I also noticed one issue that caught my attention in this otherwise brilliant game. I noticed, that systems with known exoplanets, that use the catalogs, contain only the exoplanets specified in the catalog file. On the other hand, one can expect that they will also be filled with many moons, asteroids, comets and other objects that are hopelessly under the experimental possibilities of detection today. I wonder, do you think it would be a good idea to add feature, where the program would add moons and smaller objects to the systems with known exoplanets? (Probably with option to switch this autofill off if user wants to create system without autogeneration?)
I guess the hardest part of "filling the gaps" in systems with known exoplanets will be to have a good estimate on limits of current methods of the exoplanet search. It is not just the moons. For example a Mercury-size planets can be probably almost anywhere without being noticed, while the Earth-sized "moon" of a hot Jupiter in red-dwarf system might be easily spotted because of the gravitational pull it exerts on the star. Similarly, if the exoplanets were discovered by the transit method, there could be some planets too small to be noticed, too far from the star or with too big inclinations.
For a moment, I wanted to make a mod that would try to "fill the gaps" by exporting large amount of existing star systems in some galaxy far far away. The idea was, that one would find a similar planet in the database (similar star type, planet mass, eccentricity and semi-major axis, mostly) and attach its moons with slight modifications to the exoplanet in question. (The only really important check is probably the tidal-locking if the both planets differ slightly in the mass. If the moon would have different orbit time, we would have to adjust the rotation period if it was tidally-locked.) This way, it would be self-consistent with the current star system generator. But unfortunately, there probably isn't this kind of exporting available. (Or I was not looking good enough.)
Limitations of exoplanet search methods are known pretty well, and is quantifiable. It depends on the observatory, method, and the target system.
A Moon-size moon of a hot Jupiter cannot be discerned by the radial velocity method because its signal is blended in with the signal from the planet it is orbiting. It just looks like one signal from a body with that total mass. However, if this planet/moon pairing transits its host star then we could possibly detect the moon by the transit method, since there will be a very tiny secondary transit in close association with the main planetary one. By looking at timing variations across multiple transits we could also characterize the exo-moon's orbit.

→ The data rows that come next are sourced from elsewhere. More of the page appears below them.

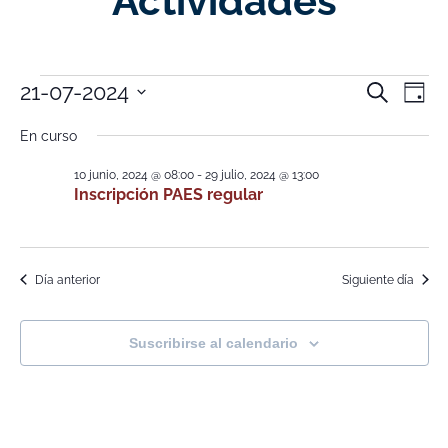
Actividades
Nave
Na
21-07-2024
Buscar
Día
Selecciona
de
de
la
En curso
fecha.
vi
búsq
10 junio, 2024 @ 08:00
-
29 julio, 2024 @ 13:00
de
Inscripción PAES regular
y
Ev
vistas
de
Día anterior
Siguiente día
Event
Suscribirse al calendario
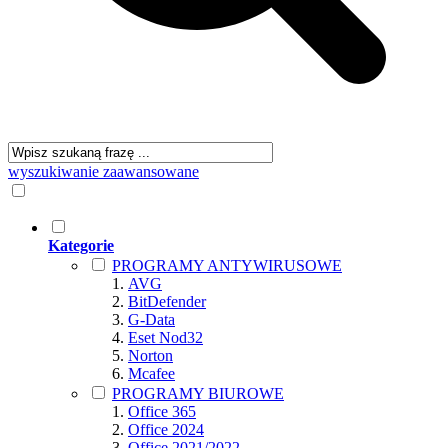
wyszukiwanie zaawansowane
Kategorie
PROGRAMY ANTYWIRUSOWE
AVG
BitDefender
G-Data
Eset Nod32
Norton
Mcafee
PROGRAMY BIUROWE
Office 365
Office 2024
Office 2021/2022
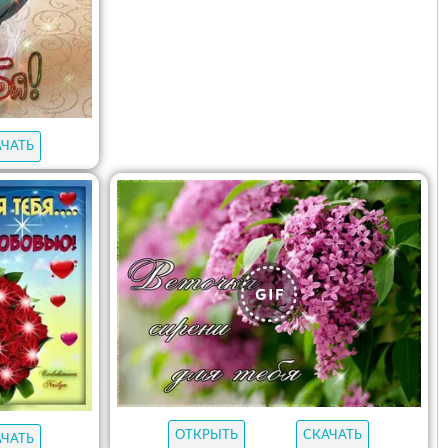
АЧАТЬ
ОТКРЫТЬ
СКАЧАТЬ
АЧАТЬ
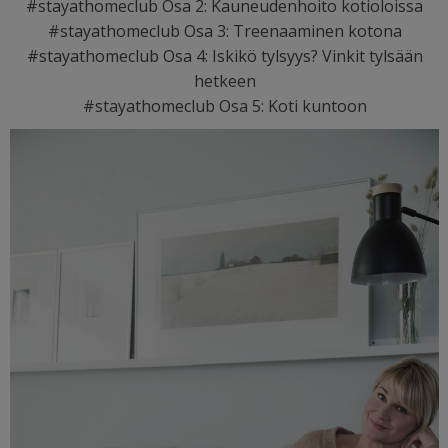
#stayathomeclub Osa 2: Kauneudenhoito kotioloissa
#stayathomeclub Osa 3: Treenaaminen kotona
#stayathomeclub Osa 4: Iskikö tylsyys? Vinkit tylsään
hetkeen
#stayathomeclub Osa 5: Koti kuntoon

If a Moon-sized body is orbiting close in to a low-mass star then it could be possible to detect by radial velocity or transit (if it transits) method, but this is pushing limits of current technology. To my knowledge the smallest exoplanet yet known is roughly the size of Mercury.
There are already unconfirmed exomoons. For exemple, russians scientists have noticed second order variations of starlight on the transit-discovered exoplanet WASP-12 b, which means that there may be an exomoon there.